| The task |
Repeat every line of the records below, word for word and in the same order.

>> start Data rows

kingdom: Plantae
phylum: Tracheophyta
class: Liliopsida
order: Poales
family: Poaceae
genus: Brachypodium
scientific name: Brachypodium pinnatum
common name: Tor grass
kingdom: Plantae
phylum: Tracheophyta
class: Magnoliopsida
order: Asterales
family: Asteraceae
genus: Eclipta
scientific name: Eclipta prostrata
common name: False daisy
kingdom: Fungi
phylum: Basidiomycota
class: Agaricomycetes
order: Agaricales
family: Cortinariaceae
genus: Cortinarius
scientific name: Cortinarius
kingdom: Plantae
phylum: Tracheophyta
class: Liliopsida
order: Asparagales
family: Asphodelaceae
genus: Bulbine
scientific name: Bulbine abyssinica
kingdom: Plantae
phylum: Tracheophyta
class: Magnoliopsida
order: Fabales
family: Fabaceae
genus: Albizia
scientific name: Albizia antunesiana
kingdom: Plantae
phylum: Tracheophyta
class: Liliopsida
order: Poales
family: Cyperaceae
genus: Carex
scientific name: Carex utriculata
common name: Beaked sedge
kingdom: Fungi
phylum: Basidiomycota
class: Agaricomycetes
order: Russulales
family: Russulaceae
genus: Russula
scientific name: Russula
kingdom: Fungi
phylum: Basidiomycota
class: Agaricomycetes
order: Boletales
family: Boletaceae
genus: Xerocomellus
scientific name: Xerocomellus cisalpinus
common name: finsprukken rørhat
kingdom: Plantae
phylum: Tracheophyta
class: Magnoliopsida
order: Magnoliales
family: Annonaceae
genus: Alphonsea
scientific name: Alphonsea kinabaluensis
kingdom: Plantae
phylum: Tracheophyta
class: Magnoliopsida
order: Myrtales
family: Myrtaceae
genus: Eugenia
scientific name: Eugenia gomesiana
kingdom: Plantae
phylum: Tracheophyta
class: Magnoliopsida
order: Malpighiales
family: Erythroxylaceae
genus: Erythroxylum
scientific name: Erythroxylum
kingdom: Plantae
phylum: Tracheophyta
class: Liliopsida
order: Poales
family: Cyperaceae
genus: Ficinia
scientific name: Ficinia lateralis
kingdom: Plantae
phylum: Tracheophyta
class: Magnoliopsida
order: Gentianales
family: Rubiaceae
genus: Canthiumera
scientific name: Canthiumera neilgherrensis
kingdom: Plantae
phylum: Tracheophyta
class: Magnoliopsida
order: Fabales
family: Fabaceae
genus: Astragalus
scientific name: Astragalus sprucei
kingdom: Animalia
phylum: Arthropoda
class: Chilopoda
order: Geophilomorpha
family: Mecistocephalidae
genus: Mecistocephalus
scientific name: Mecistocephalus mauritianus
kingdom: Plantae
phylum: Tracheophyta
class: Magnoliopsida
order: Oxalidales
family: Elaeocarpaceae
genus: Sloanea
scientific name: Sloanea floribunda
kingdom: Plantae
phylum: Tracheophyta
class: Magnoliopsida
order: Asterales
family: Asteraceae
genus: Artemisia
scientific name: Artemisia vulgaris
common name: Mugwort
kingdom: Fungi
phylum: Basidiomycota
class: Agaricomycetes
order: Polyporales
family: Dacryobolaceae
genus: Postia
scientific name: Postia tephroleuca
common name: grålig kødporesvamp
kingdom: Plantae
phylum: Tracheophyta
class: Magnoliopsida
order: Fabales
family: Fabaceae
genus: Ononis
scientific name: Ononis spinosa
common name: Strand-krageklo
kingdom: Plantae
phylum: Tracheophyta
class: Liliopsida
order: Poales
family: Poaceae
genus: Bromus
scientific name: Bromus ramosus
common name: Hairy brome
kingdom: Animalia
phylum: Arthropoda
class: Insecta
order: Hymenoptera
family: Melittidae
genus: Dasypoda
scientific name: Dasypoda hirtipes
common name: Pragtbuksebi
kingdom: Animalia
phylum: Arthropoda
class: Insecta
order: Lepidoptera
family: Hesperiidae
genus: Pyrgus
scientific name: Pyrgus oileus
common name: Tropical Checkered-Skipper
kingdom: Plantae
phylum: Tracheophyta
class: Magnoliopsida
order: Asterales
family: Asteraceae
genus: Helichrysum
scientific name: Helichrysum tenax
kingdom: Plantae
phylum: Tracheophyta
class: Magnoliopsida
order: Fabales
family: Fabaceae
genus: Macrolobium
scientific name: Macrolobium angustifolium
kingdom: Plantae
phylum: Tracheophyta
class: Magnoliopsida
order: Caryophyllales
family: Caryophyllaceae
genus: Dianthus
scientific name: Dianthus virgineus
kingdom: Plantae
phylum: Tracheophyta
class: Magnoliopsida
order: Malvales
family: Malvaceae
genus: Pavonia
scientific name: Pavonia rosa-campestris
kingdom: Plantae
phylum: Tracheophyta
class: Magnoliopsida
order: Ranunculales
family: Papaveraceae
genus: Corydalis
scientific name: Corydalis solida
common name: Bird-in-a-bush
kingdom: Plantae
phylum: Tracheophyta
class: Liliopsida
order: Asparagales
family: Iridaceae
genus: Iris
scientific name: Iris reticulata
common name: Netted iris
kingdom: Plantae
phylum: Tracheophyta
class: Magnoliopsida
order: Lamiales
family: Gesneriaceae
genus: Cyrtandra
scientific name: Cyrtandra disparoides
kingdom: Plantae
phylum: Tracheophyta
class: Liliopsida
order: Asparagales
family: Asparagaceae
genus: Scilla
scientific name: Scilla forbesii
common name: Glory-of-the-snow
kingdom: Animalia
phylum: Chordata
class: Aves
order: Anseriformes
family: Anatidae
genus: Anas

>> end Data rows

| Full output |
kingdom: Plantae
phylum: Tracheophyta
class: Liliopsida
order: Poales
family: Poaceae
genus: Brachypodium
scientific name: Brachypodium pinnatum
common name: Tor grass
kingdom: Plantae
phylum: Tracheophyta
class: Magnoliopsida
order: Asterales
family: Asteraceae
genus: Eclipta
scientific name: Eclipta prostrata
common name: False daisy
kingdom: Fungi
phylum: Basidiomycota
class: Agaricomycetes
order: Agaricales
family: Cortinariaceae
genus: Cortinarius
scientific name: Cortinarius
kingdom: Plantae
phylum: Tracheophyta
class: Liliopsida
order: Asparagales
family: Asphodelaceae
genus: Bulbine
scientific name: Bulbine abyssinica
kingdom: Plantae
phylum: Tracheophyta
class: Magnoliopsida
order: Fabales
family: Fabaceae
genus: Albizia
scientific name: Albizia antunesiana
kingdom: Plantae
phylum: Tracheophyta
class: Liliopsida
order: Poales
family: Cyperaceae
genus: Carex
scientific name: Carex utriculata
common name: Beaked sedge
kingdom: Fungi
phylum: Basidiomycota
class: Agaricomycetes
order: Russulales
family: Russulaceae
genus: Russula
scientific name: Russula
kingdom: Fungi
phylum: Basidiomycota
class: Agaricomycetes
order: Boletales
family: Boletaceae
genus: Xerocomellus
scientific name: Xerocomellus cisalpinus
common name: finsprukken rørhat
kingdom: Plantae
phylum: Tracheophyta
class: Magnoliopsida
order: Magnoliales
family: Annonaceae
genus: Alphonsea
scientific name: Alphonsea kinabaluensis
kingdom: Plantae
phylum: Tracheophyta
class: Magnoliopsida
order: Myrtales
family: Myrtaceae
genus: Eugenia
scientific name: Eugenia gomesiana
kingdom: Plantae
phylum: Tracheophyta
class: Magnoliopsida
order: Malpighiales
family: Erythroxylaceae
genus: Erythroxylum
scientific name: Erythroxylum
kingdom: Plantae
phylum: Tracheophyta
class: Liliopsida
order: Poales
family: Cyperaceae
genus: Ficinia
scientific name: Ficinia lateralis
kingdom: Plantae
phylum: Tracheophyta
class: Magnoliopsida
order: Gentianales
family: Rubiaceae
genus: Canthiumera
scientific name: Canthiumera neilgherrensis
kingdom: Plantae
phylum: Tracheophyta
class: Magnoliopsida
order: Fabales
family: Fabaceae
genus: Astragalus
scientific name: Astragalus sprucei
kingdom: Animalia
phylum: Arthropoda
class: Chilopoda
order: Geophilomorpha
family: Mecistocephalidae
genus: Mecistocephalus
scientific name: Mecistocephalus mauritianus
kingdom: Plantae
phylum: Tracheophyta
class: Magnoliopsida
order: Oxalidales
family: Elaeocarpaceae
genus: Sloanea
scientific name: Sloanea floribunda
kingdom: Plantae
phylum: Tracheophyta
class: Magnoliopsida
order: Asterales
family: Asteraceae
genus: Artemisia
scientific name: Artemisia vulgaris
common name: Mugwort
kingdom: Fungi
phylum: Basidiomycota
class: Agaricomycetes
order: Polyporales
family: Dacryobolaceae
genus: Postia
scientific name: Postia tephroleuca
common name: grålig kødporesvamp
kingdom: Plantae
phylum: Tracheophyta
class: Magnoliopsida
order: Fabales
family: Fabaceae
genus: Ononis
scientific name: Ononis spinosa
common name: Strand-krageklo
kingdom: Plantae
phylum: Tracheophyta
class: Liliopsida
order: Poales
family: Poaceae
genus: Bromus
scientific name: Bromus ramosus
common name: Hairy brome
kingdom: Animalia
phylum: Arthropoda
class: Insecta
order: Hymenoptera
family: Melittidae
genus: Dasypoda
scientific name: Dasypoda hirtipes
common name: Pragtbuksebi
kingdom: Animalia
phylum: Arthropoda
class: Insecta
order: Lepidoptera
family: Hesperiidae
genus: Pyrgus
scientific name: Pyrgus oileus
common name: Tropical Checkered-Skipper
kingdom: Plantae
phylum: Tracheophyta
class: Magnoliopsida
order: Asterales
family: Asteraceae
genus: Helichrysum
scientific name: Helichrysum tenax
kingdom: Plantae
phylum: Tracheophyta
class: Magnoliopsida
order: Fabales
family: Fabaceae
genus: Macrolobium
scientific name: Macrolobium angustifolium
kingdom: Plantae
phylum: Tracheophyta
class: Magnoliopsida
order: Caryophyllales
family: Caryophyllaceae
genus: Dianthus
scientific name: Dianthus virgineus
kingdom: Plantae
phylum: Tracheophyta
class: Magnoliopsida
order: Malvales
family: Malvaceae
genus: Pavonia
scientific name: Pavonia rosa-campestris
kingdom: Plantae
phylum: Tracheophyta
class: Magnoliopsida
order: Ranunculales
family: Papaveraceae
genus: Corydalis
scientific name: Corydalis solida
common name: Bird-in-a-bush
kingdom: Plantae
phylum: Tracheophyta
class: Liliopsida
order: Asparagales
family: Iridaceae
genus: Iris
scientific name: Iris reticulata
common name: Netted iris
kingdom: Plantae
phylum: Tracheophyta
class: Magnoliopsida
order: Lamiales
family: Gesneriaceae
genus: Cyrtandra
scientific name: Cyrtandra disparoides
kingdom: Plantae
phylum: Tracheophyta
class: Liliopsida
order: Asparagales
family: Asparagaceae
genus: Scilla
scientific name: Scilla forbesii
common name: Glory-of-the-snow
kingdom: Animalia
phylum: Chordata
class: Aves
order: Anseriformes
family: Anatidae
genus: Anas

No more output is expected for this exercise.